In its three meetings to date the Coalition has attracted an enthusiastic response. Participants ranged from engineers to watershed specialists to transportation advocates and state lawmakers. They hail from communities that include Ann Arbor, Detroit, Grand Haven, Grand Rapids, Kalamazoo, Lansing, Petoskey, and Traverse City.

"We're bringing people together to share practical ideas to make cities more livable, provide desirable ways to travel that reduce traffic congestion, and preserve Michigan's farmland and great outdoors," said Arlin Wasserman, the Institute's policy specialist.

Five Priorities
In their working groups, Coalition members selected five priorities from the more than 50 ideas generated. They are:

  • A "10% for People" Campaign
    Increase and stabilize funding to direct 10% of the Michigan Department of Transportation (MDOT) budget to trains, buses, bicycle routes, and pedestrian walkways. In addition, establish an MDOT fund to extend the life of existing roads by promoting alternatives to car trips.
  • Increase Public Involvement
    Require MDOT to involve local residents in identifying transportation needs in a community before planning new road construction. Then require local government consensus for a project within three years, or the project will be scrapped.
  • Fix Roads First
    Mandate that MDOT bring all state roads into good condition and maintain repairs at a sustainable level before expanding the state's road network. In addition to smooth pavement, "good" roads include bicycle access, sidewalks, crosswalks, and landscaping.
  • Plan Statewide to Integrate Transportation and Land Use
    Direct the state to create a comprehensive transportation and land use plan for Michigan before developing the next state road and bridge construction plan.
  • Preserve Railroad Corridors
    Prohibit planning and funding of roads on railroad rights-of-way, such as the proposed rail-to-road project in the Detroit casino plan. Railroad corridors should be preserved for public transit use and for recreation.

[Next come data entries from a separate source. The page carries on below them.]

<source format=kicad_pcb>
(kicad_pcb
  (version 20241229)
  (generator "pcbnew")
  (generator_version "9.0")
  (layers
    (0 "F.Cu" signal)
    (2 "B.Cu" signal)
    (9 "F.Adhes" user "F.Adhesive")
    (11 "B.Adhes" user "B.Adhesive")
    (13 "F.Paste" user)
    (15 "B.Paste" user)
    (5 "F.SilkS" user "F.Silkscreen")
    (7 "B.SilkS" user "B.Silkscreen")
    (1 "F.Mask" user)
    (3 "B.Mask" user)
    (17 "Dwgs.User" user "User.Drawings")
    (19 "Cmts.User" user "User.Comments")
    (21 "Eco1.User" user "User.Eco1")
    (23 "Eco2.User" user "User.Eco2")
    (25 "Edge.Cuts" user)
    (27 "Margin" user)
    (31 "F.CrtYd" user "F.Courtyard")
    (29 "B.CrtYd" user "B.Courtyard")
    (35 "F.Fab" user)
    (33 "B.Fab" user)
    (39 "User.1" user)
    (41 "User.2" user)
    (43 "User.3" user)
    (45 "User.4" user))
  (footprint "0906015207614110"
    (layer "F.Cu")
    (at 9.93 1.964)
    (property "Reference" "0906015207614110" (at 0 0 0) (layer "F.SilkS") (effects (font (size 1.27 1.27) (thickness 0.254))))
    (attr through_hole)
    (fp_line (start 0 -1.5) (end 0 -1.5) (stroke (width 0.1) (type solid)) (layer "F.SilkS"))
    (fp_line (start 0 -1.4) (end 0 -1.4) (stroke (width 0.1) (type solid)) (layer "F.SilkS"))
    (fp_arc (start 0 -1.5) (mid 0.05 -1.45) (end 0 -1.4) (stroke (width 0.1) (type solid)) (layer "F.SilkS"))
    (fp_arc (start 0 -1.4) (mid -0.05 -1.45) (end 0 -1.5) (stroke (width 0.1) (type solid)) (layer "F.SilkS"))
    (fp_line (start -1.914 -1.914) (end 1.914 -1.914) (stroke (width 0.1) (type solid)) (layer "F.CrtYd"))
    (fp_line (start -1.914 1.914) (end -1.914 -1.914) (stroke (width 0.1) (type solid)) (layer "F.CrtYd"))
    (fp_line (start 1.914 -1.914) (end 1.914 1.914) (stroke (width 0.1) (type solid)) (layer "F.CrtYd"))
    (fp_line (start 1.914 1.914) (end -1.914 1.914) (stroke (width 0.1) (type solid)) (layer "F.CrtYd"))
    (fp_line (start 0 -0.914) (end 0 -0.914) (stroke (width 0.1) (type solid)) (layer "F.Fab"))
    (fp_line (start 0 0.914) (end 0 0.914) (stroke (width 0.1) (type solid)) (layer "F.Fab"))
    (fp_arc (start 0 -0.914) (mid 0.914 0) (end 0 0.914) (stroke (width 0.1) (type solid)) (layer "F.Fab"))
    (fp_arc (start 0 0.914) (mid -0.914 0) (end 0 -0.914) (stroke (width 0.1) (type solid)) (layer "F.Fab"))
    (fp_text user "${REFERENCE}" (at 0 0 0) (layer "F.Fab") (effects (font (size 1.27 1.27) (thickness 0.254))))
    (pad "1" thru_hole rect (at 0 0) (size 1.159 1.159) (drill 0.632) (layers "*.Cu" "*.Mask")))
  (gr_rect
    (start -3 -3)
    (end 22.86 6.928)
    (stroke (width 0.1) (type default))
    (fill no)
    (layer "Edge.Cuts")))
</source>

Why a Statewide Coalition?
Michigan has a pressing need to control urban sprawl, reduce congestion, and strengthen public transit.

The state's open space is disappearing fast as malls, offices, and parking lots fan out along the urban fringe and devour the countryside. More and more people live farther away from where they work, shop, play, and go to school. The result is that moms, dads, and their teenagers all need cars.

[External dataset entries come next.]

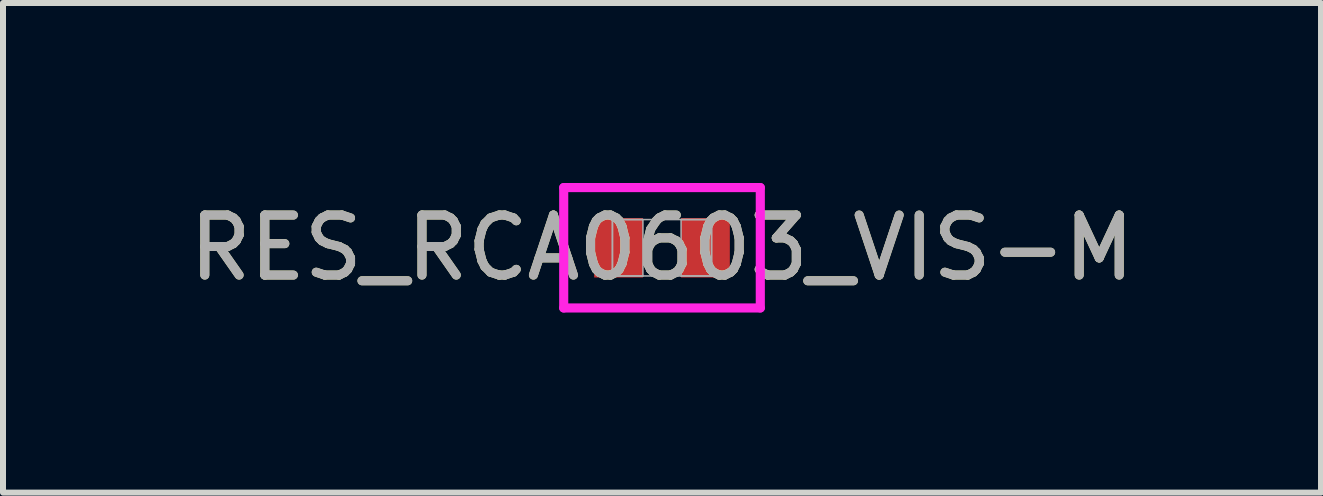
<source format=kicad_pcb>
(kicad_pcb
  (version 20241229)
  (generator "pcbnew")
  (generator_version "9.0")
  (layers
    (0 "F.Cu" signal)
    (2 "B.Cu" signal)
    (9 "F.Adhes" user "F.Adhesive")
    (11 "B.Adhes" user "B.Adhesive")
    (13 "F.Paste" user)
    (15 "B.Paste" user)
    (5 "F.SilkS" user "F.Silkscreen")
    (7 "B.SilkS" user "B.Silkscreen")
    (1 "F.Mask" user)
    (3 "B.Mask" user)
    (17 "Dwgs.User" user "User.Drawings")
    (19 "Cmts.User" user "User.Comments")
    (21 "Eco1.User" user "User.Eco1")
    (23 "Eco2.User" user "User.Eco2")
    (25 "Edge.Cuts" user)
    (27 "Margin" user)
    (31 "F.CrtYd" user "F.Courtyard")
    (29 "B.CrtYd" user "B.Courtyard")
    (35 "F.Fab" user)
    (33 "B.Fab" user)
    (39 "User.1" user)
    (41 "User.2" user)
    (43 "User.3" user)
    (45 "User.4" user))
  (footprint "RES_RCA0603_VIS-M"
    (layer "F.Cu")
    (at 7.982 1.079)
    (property "Reference" "RES_RCA0603_VIS-M" (at 0 0 0) (unlocked yes) (layer "F.SilkS") (effects (font (size 1 1) (thickness 0.15))))
    (attr smd)
    (fp_line (start -1.638 -1.003) (end 1.638 -1.003) (stroke (width 0.152) (type solid)) (layer "F.CrtYd"))
    (fp_line (start -1.638 1.003) (end -1.638 -1.003) (stroke (width 0.152) (type solid)) (layer "F.CrtYd"))
    (fp_line (start 1.638 -1.003) (end 1.638 1.003) (stroke (width 0.152) (type solid)) (layer "F.CrtYd"))
    (fp_line (start 1.638 1.003) (end -1.638 1.003) (stroke (width 0.152) (type solid)) (layer "F.CrtYd"))
    (fp_line (start -0.826 -0.47) (end -0.826 0.47) (stroke (width 0.025) (type solid)) (layer "F.Fab"))
    (fp_line (start -0.826 -0.47) (end -0.826 0.47) (stroke (width 0.025) (type solid)) (layer "F.Fab"))
    (fp_line (start -0.826 0.47) (end -0.318 0.47) (stroke (width 0.025) (type solid)) (layer "F.Fab"))
    (fp_line (start -0.826 0.47) (end 0.826 0.47) (stroke (width 0.025) (type solid)) (layer "F.Fab"))
    (fp_line (start -0.318 -0.47) (end -0.826 -0.47) (stroke (width 0.025) (type solid)) (layer "F.Fab"))
    (fp_line (start -0.318 0.47) (end -0.318 -0.47) (stroke (width 0.025) (type solid)) (layer "F.Fab"))
    (fp_line (start 0.318 -0.47) (end 0.318 0.47) (stroke (width 0.025) (type solid)) (layer "F.Fab"))
    (fp_line (start 0.318 0.47) (end 0.826 0.47) (stroke (width 0.025) (type solid)) (layer "F.Fab"))
    (fp_line (start 0.826 -0.47) (end -0.826 -0.47) (stroke (width 0.025) (type solid)) (layer "F.Fab"))
    (fp_line (start 0.826 -0.47) (end 0.318 -0.47) (stroke (width 0.025) (type solid)) (layer "F.Fab"))
    (fp_line (start 0.826 0.47) (end 0.826 -0.47) (stroke (width 0.025) (type solid)) (layer "F.Fab"))
    (fp_line (start 0.826 0.47) (end 0.826 -0.47) (stroke (width 0.025) (type solid)) (layer "F.Fab"))
    (fp_text user "${REFERENCE}" (at 0 0 0) (unlocked yes) (layer "F.Fab") (effects (font (size 1 1) (thickness 0.15))))
    (pad "1" smd rect (at -0.724 0) (size 0.813 0.991) (layers "F.Cu" "F.Mask" "F.Paste"))
    (pad "2" smd rect (at 0.724 0) (size 0.813 0.991) (layers "F.Cu" "F.Mask" "F.Paste"))
    (zone (net_name "") (layer "F.Cu") (hatch full 0.508) (connect_pads) (min_thickness 0.254) (filled_areas_thickness no) (keepout (tracks not_allowed) (vias not_allowed) (pads allowed) (copperpour not_allowed) (footprints allowed)) (placement (enabled no)) (fill) (polygon (pts (xy 7.715 0.66) (xy 8.249 0.66) (xy 8.249 1.499) (xy 7.715 1.499)))))
  (gr_rect
    (start -3 -3)
    (end 18.964 5.159)
    (stroke (width 0.1) (type default))
    (fill no)
    (layer "Edge.Cuts")))
</source>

Across Michigan, residents are feeling the cost of designing communities around automobiles. Family expenses to maintain fleets of vehicles are climbing. Malls are draining the life out of Main Street. Municipal costs to maintain roads are increasing. And new roads are carving up the countryside.

From 1992 to 1997 Michigan lost an average of 77,000 acres of farmland a year. Over the same period, the number of motor vehicles in Michigan surged by more than 800,000, growing at a rate three times faster than the state's population.

The Michigan Transportation and Land Use Coalition's efforts are directed at making state Department of Transportation officials recognize the connection between the roadways they build and the sprawling development that follows. The next step is to design convenient transportation choices that reduce the growing dependence on cars and pavement. Planning more and wider highways, say Coalition members, is moving Michigan in the wrong direction.